→ **Instruções**:
(a) Indique se cada afirmação abaixo está de acordo com o texto sobre adolescência e pandemia, respondendo sim ou não e citando literalmente as palavras do texto que decidem a resposta.
(i) As duas adolescentes estão longe dos amigos há seis meses.
(ii) Na adolescência da geração nascida durante a ditadura já havia celular.
(iii) Nos anos 1980 ainda se estudava Moral e Cívica.
(b) Por favor, escreva a continuação do texto sobre adolescência e pandemia a partir do ponto em que ele termina.

→ **Texto selecionado**:

Tenho andado muito reflexiva nessa pandemia. Gerenciar nossos sentimentos, em meio à incerteza que estamos vivendo, tem sido uma tarefa árdua. Para todo mundo. Quando se tem duas adolescentes confinadas em casa, vivendo as angústias e ambiguidades típicas da idade, longe do convívio social e dos amigos, há seis meses, a intensidade dessa gestão emocional vai de zero a 100, muitas vezes ao dia.
Ando lembrando da adolescência da minha geração, que nasceu e cresceu nos anos da ditadura. A vida era simples, se comparada à complexidade que minhas meninas enfrentam hoje. Por outro lado, éramos pessoas mais inconscientes e desconectadas. Não havia internet, celular, redes sociais. Fake news eram boatos espalhados boca a boca, por telefone ou cartas.
Na efervescência dos anos 1980, estávamos começando nossa redemocratização, reaprendendo o que significava cidadania e liberdade de expressão. Ainda estudávamos OSPB (Organização Social e Política do Brasil) e Moral e Cívica. Ouvíamos a Blitz, Paralamas do Sucesso, Kid Abelha, Legião Urbana, Cazuza. Acreditávamos que éramos o país do futuro, com abundância de recursos naturais e um povo resiliente e trabalhador.

→ **Informações**:
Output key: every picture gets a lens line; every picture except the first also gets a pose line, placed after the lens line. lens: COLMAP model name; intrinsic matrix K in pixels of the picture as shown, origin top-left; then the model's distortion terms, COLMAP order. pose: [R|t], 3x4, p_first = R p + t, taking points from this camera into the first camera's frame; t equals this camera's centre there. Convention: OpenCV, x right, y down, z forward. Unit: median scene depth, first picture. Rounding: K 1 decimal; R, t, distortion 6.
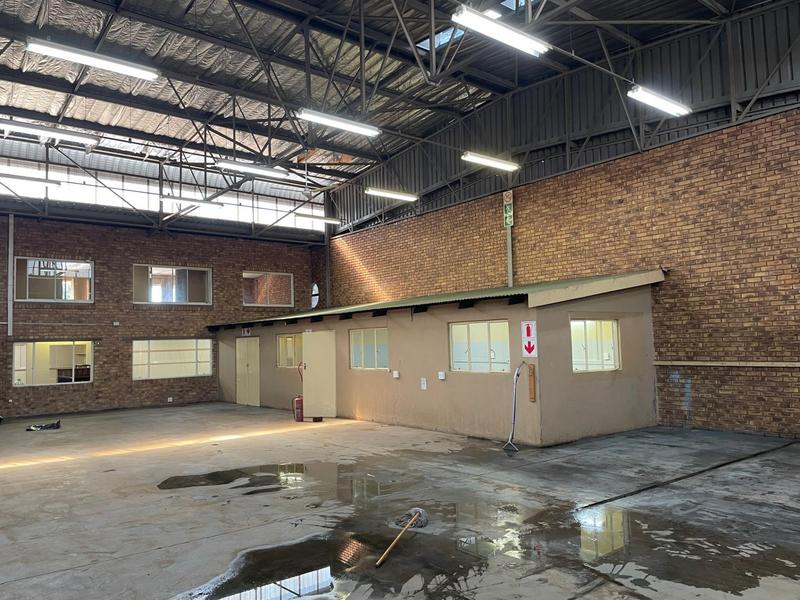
lens RADIAL K [[606.2, 0, 407.5], [0, 606.2, 314.7], [0, 0, 1]] dist [0.080306, -0.104352]
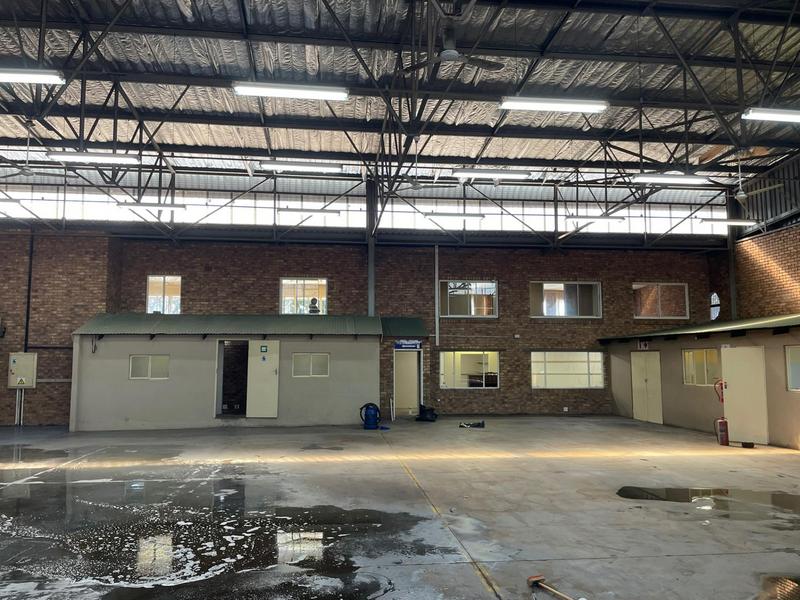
lens RADIAL K [[606.2, 0, 364.7], [0, 606.2, 310.3], [0, 0, 1]] dist [0.080306, -0.104352]
pose [[0.830913, -0.017727, -0.556120, -0.098061], [0.004023, 0.999658, -0.025853, -0.004898], [0.556388, 0.019244, 0.830700, -0.066129]]
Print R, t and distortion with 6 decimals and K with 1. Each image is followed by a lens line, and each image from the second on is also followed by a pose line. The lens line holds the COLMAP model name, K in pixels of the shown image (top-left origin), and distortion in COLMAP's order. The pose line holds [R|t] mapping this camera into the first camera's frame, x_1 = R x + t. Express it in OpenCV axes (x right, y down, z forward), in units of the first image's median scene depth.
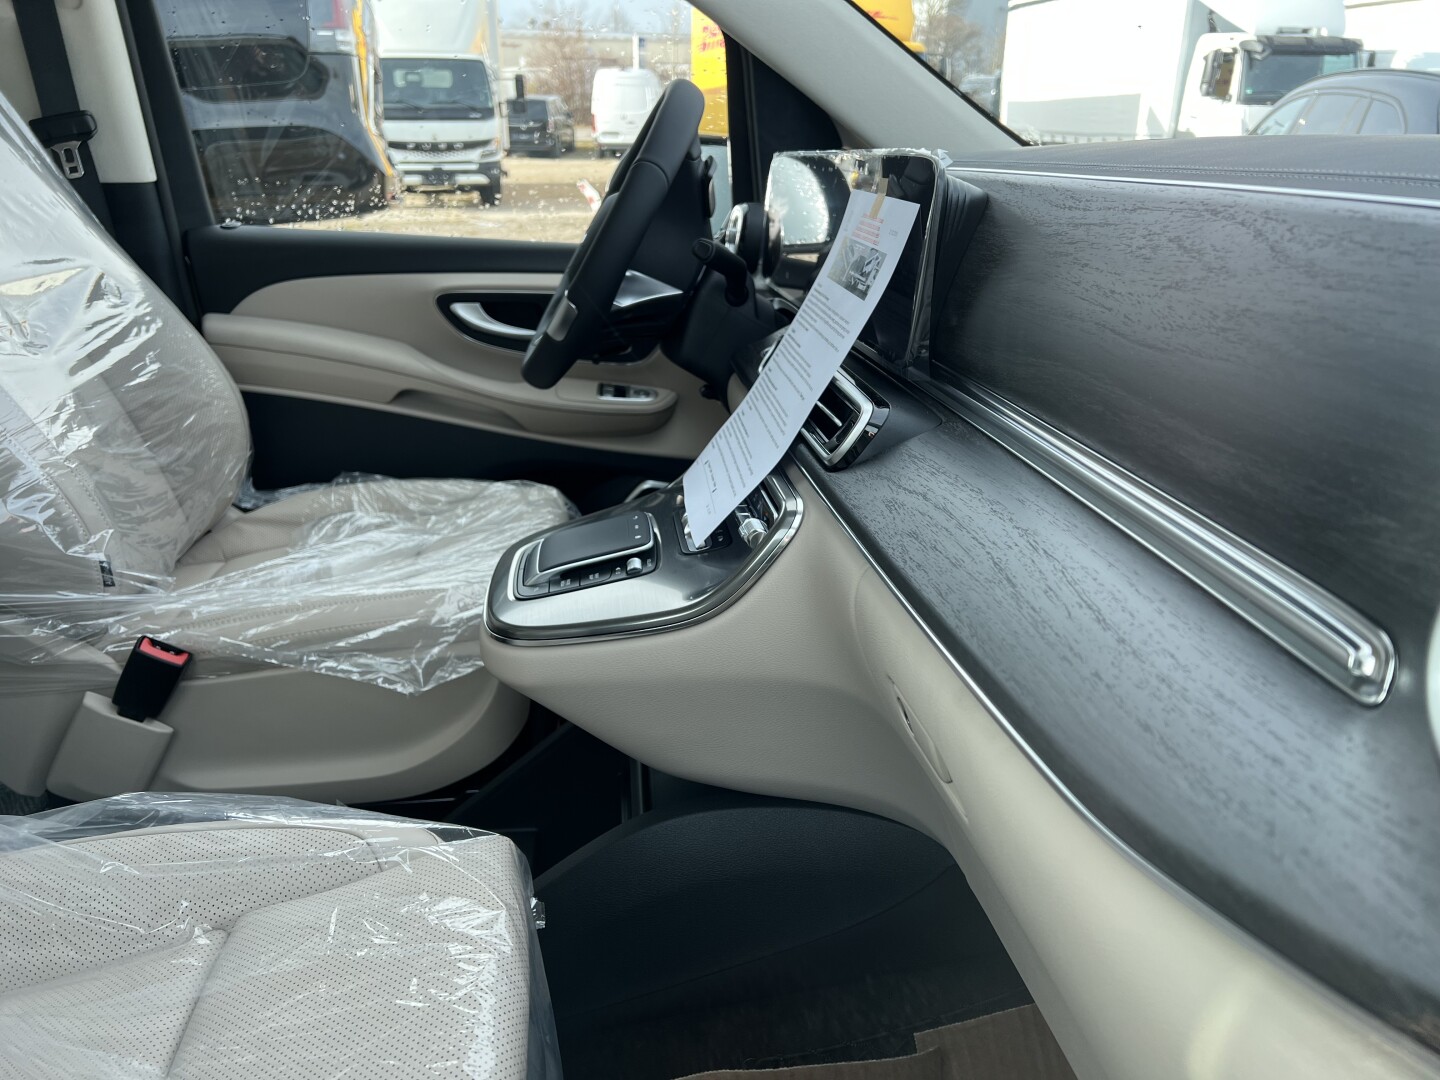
lens RADIAL K [[1086.6, 0, 717.8], [0, 1086.6, 541.6], [0, 0, 1]] dist [-0.000285, -0.021120]
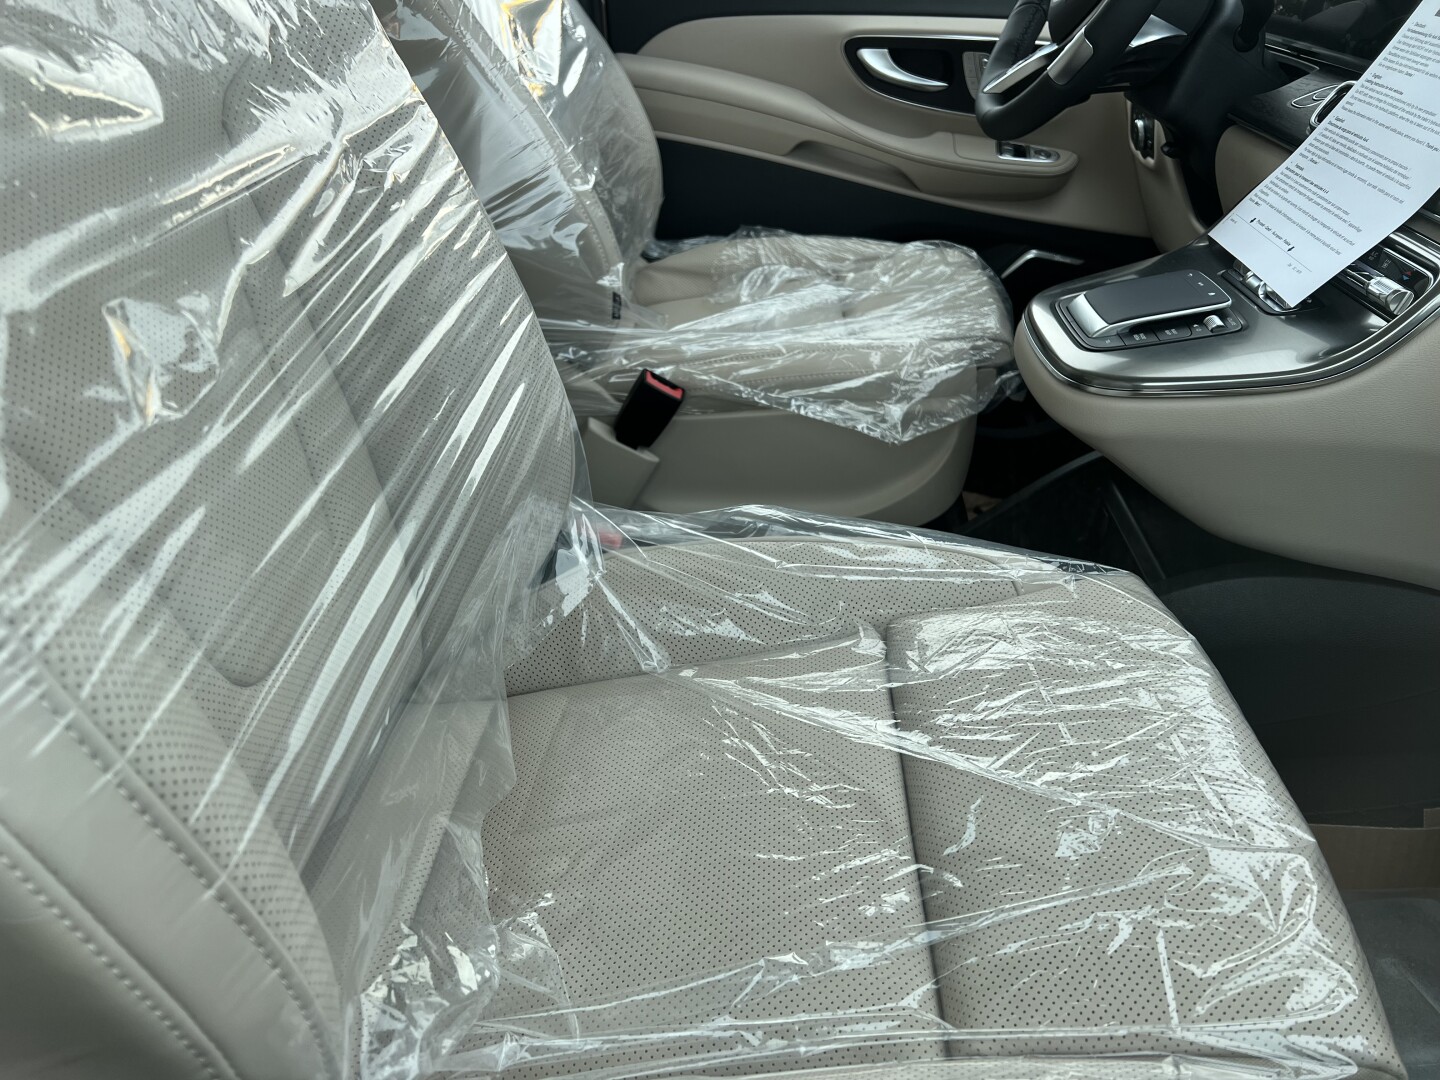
lens RADIAL K [[1086.6, 0, 719.2], [0, 1086.6, 546.4], [0, 0, 1]] dist [-0.000285, -0.021120]
pose [[0.980452, 0.094593, -0.172525, -0.190116], [-0.058480, 0.977325, 0.203511, 0.026540], [0.187864, -0.189444, 0.963752, -0.032756]]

→ **Respostas por tarefa**:
(a)
(i) Sim: "longe do convívio social e dos amigos, há seis meses".
(ii) Não: "Não havia internet, celular, redes sociais."
(iii) Sim: "Ainda estudávamos OSPB (Organização Social e Política do Brasil) e Moral e Cívica."

(b)
O movimento das Diretas Já encheu nossos corações de esperança. Tancredo morreu. De lá para cá, construímos uma nação disfuncional, desigual, preconceituosa, polarizada, violenta e corrupta, liderada por homens independentes, gananciosos, comprometidos apenas com sua própria ambição e agenda, protegendo os "seus" e querendo levar vantagem em tudo.
Hoje, quase três décadas da "cara-pintada" que fui, ainda insisto em acreditar no Brasil do meu sonho juvenil. Ele depende de nós. Da capacidade de enfrentarmos nossos preconceitos, mazelas e "desentortarmos". Somos parte de uma aldeia global, um imenso sistema vivo aberto, conectado em rede. Como nação, temos a responsabilidade de colaborar, consciente e coletivamente, para a sustentabilidade do planeta.
Essa pandemia tem nos mostrado que independência não é garantia de futuro. Daqui para frente, é "interdependência ou morte", como bem diz meu amigo Ricardo Guimarães.